> [Work request]:
Copy out every entry that follows, without a single picture.
========================
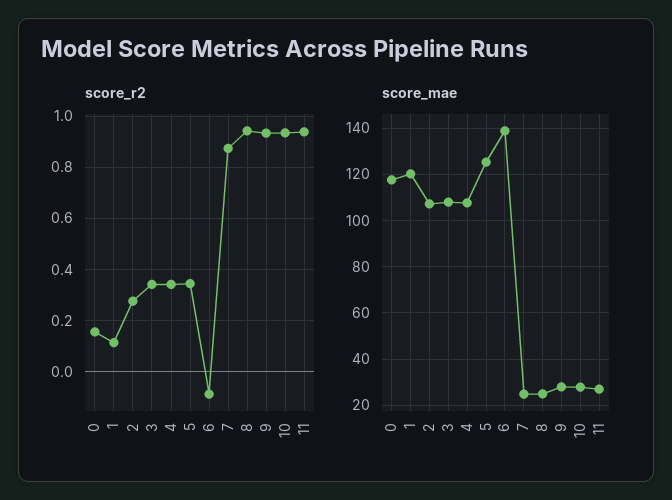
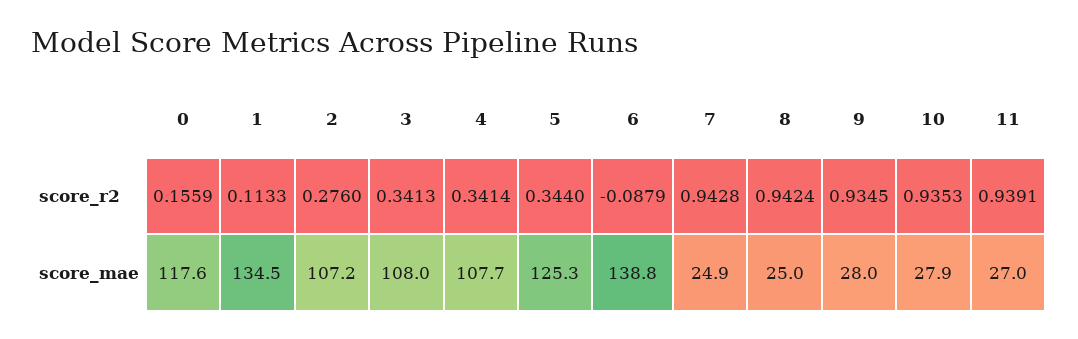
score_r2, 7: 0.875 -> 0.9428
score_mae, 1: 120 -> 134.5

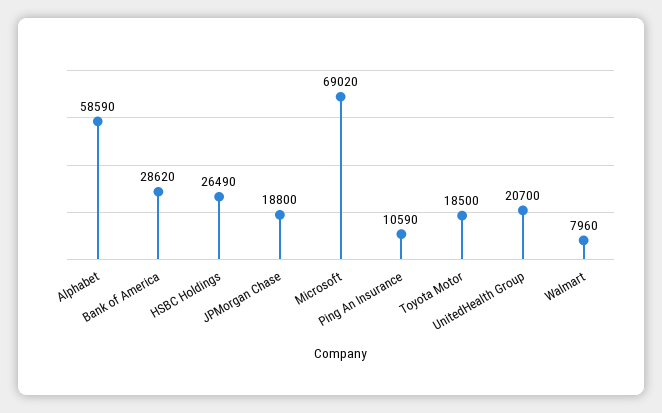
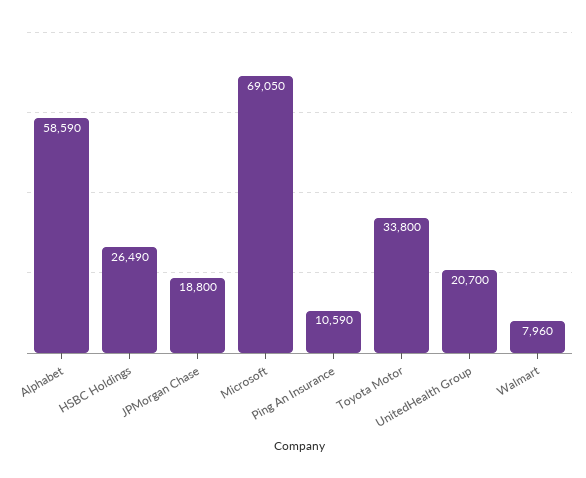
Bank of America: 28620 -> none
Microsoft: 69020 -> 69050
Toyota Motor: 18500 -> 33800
========================
> [Task answer]:
score_r2, 7: 0.875 -> 0.9428
score_mae, 1: 120 -> 134.5

Bank of America: 28620 -> none
Microsoft: 69020 -> 69050
Toyota Motor: 18500 -> 33800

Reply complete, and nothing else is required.